Church members recalled how, in the late 1830s, Mennonite families began to settle along what eventually became Erb’s Road in Wilmot Township, west of Waterloo. By 1840, a congregation formed there at the corner of Erb’s and Sandhills roads. A stone building was built and used until 1929, when it was replaced by a brick edifice. In 1956, that building lost its roof to a tornado! Additions on the south and east sides added needed Sunday school, office and foyer space, and an accessibility lift was built.
On the evening of Oct. 3, historical displays, visiting, a full-course dinner catered by a local restaurant, and a music program bridging many years of the congregation’s history took place. Congregational singing from Life Songs I and II books, the red Mennonite Hymnal, Sing and Rejoice, the blue Hymnal: A Worship Book, and Sing the Story and Sing the Journey was interspersed with a men’s quartet of late-teen singers, fiddle and flute players, and an anniversary choir singing the song “A Wonderful Place to Be” written by conductor Rick Martin.

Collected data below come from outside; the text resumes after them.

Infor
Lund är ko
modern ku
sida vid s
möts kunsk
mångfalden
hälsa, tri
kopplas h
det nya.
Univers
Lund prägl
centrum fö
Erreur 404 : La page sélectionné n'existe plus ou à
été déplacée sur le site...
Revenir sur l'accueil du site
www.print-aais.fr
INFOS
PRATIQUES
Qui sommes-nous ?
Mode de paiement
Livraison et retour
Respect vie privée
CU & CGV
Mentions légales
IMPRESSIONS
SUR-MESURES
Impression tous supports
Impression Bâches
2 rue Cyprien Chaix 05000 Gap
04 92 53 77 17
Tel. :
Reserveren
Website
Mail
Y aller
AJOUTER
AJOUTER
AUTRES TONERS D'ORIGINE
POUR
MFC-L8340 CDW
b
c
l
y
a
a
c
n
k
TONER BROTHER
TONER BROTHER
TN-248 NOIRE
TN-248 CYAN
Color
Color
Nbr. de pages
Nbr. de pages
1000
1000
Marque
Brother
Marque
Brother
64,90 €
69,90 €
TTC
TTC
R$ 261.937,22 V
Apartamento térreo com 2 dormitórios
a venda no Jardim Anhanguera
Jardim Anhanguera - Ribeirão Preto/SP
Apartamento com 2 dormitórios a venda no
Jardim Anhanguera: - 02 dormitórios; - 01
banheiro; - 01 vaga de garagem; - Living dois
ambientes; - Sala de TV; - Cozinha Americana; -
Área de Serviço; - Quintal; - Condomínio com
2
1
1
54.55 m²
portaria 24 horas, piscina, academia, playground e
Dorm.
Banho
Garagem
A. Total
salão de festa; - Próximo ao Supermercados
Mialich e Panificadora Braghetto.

When Pastor Don Penner, congregational chair Brent Pavey, and elder Bob Good talked about the congregation, worship and music were high on their list of strengths in the present tense.
The leaders spoke about the multi-million-dollar bequest from Harold and Enid Schmidt, noting that the interest from the bequest is being dispersed to various local, national and international groups. A committee checks to see if each request fits congregationally-agreed-upon qualifications and then passes the whole list to the congregation to prioritize. In the last round, 19 organizations had petitioned for funds.

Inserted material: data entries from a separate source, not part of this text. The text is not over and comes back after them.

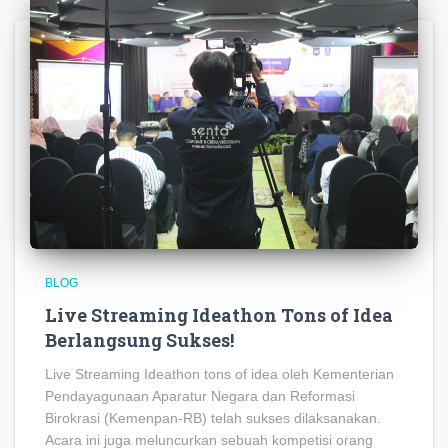
BLOG
Live Streaming Ideathon Tons of Idea
Berlangsung Sukses!
Live Streaming Ideathon tons of idea oleh Kementerian
Pendayagunaan Aparatur Negara dan Reformasi
Birokrasi (Kemenpan-RB) telah sukses dilaksanakan.
Acara ini juga meluncurkan sebuah kompetisi orang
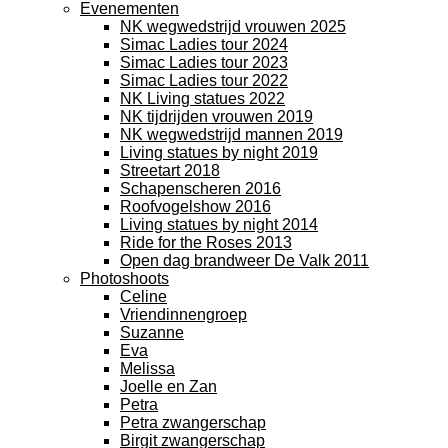
Evenementen
NK wegwedstrijd vrouwen 2025
Simac Ladies tour 2024
Simac Ladies tour 2023
Simac Ladies tour 2022
NK Living statues 2022
NK tijdrijden vrouwen 2019
NK wegwedstrijd mannen 2019
Living statues by night 2019
Streetart 2018
Schapenscheren 2016
Roofvogelshow 2016
Living statues by night 2014
Ride for the Roses 2013
Open dag brandweer De Valk 2011
Photoshoots
Celine
Vriendinnengroep
Suzanne
Eva
Melissa
Joelle en Zan
Petra
Petra zwangerschap
Birgit zwangerschap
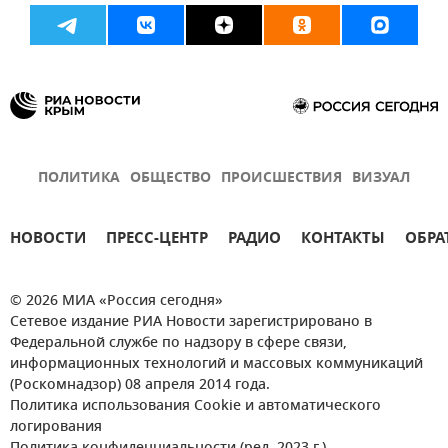
ПОЛИТИКА
ОБЩЕСТВО
ПРОИСШЕСТВИЯ
ВИЗУАЛ
НОВОСТИ
ПРЕСС-ЦЕНТР
РАДИО
КОНТАКТЫ
ОБРА
© 2026 МИА «Россия сегодня»
Сетевое издание РИА Новости зарегистрировано в
Федеральной службе по надзору в сфере связи,
информационных технологий и массовых коммуникаций
(Роскомнадзор) 08 апреля 2014 года.
Политика использования Cookie и автоматического
логирования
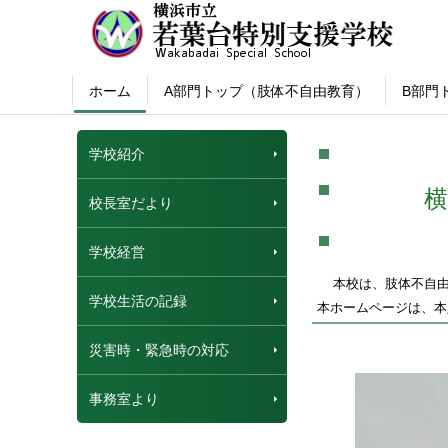
ホーム
A部門トップ（肢体不自由教育）
B部門
学校紹介
校長室だより
学校経営
本校は、肢体不自
学校生活の記録
本ホームページは、本
災害時・緊急時の対応
事務室より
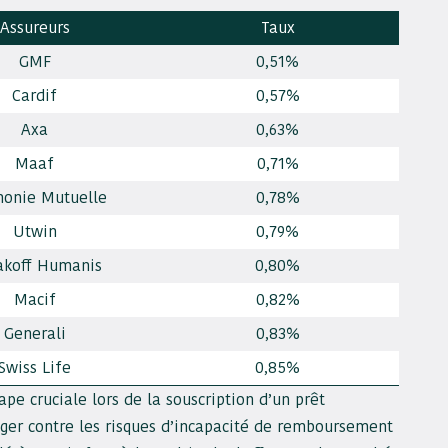
Assureurs
Taux
GMF
0,51%
Cardif
0,57%
Axa
0,63%
Maaf
0,71%
onie Mutuelle
0,78%
Utwin
0,79%
akoff Humanis
0,80%
Macif
0,82%
Generali
0,83%
Swiss Life
0,85%
pe cruciale lors de la souscription d’un prêt
éger contre les risques d’incapacité de remboursement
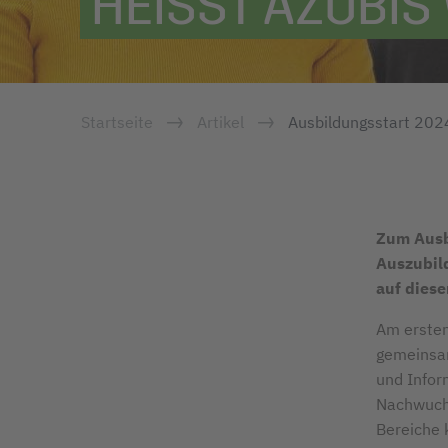
HEISST AZUBI
Startseite
Artikel
Ausbildungsstart 202
Zum Ausb
Auszubild
auf dies
Am ersten
gemeinsam
und Infor
Nachwuchs
Bereiche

The congregation of 125 average attendance currently has 10 children in Sunday school and about 15 youth. Care packages are sent yearly to students in college and university to remind them of the love and care of their spiritual family.
Penner, who has been at Shantz for three years, spoke of the spirit of trust and unity in the congregation at this point. Referencing the story of Jesus and the disciples on the Sea of Galilee, he noted that, although the church may feel like a boat with waves crashing into it in this postmodern shift of theologies and ideologies, the congregation is not alone, because Jesus is with it and awake. Instead of fear, he said there was boldness and hopefulness in the congregation at this point.

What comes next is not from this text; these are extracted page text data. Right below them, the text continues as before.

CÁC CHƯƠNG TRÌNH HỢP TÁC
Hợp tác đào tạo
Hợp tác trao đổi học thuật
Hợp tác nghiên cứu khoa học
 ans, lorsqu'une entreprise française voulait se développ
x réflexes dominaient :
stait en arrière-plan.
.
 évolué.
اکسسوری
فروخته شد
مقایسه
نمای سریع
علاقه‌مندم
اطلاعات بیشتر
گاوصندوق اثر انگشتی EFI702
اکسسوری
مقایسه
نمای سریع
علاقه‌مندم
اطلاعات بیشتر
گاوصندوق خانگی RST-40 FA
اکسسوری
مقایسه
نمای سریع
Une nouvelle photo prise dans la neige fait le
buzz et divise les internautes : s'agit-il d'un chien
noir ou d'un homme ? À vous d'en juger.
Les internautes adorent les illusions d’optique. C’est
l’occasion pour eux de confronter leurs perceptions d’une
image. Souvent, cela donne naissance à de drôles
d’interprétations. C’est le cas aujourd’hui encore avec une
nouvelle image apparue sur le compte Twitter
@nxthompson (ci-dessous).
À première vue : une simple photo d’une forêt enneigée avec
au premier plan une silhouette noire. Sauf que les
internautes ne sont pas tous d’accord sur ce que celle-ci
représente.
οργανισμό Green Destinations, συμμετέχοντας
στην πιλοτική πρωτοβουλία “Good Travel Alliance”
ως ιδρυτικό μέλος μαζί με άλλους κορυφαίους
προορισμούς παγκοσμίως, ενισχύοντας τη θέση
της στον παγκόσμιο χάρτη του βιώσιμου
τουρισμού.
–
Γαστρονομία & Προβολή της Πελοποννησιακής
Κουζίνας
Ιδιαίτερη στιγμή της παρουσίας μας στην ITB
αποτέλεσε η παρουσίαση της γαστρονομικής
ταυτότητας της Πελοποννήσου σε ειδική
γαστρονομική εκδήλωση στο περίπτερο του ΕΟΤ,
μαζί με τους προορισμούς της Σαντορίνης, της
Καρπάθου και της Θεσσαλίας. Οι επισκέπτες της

Pavey echoed this, saying that the congregation is trying to think missionally, reaching out into the community around it. While the congregation is on a sure footing now, Pavey said it is not able to forecast what the situation will be like in 25 years, when the church turns 200.
As the celebrations were taking place, a decision on whether or not to build anew was in process. The vote was not to be a final decision, but one to guide the committee tasked with thinking about facilities. Thanks to the Schmidt bequest, the congregation has funds to build what it needs to continue reaching out to the rural community around it and into the village of Baden, just four kilometres to the south.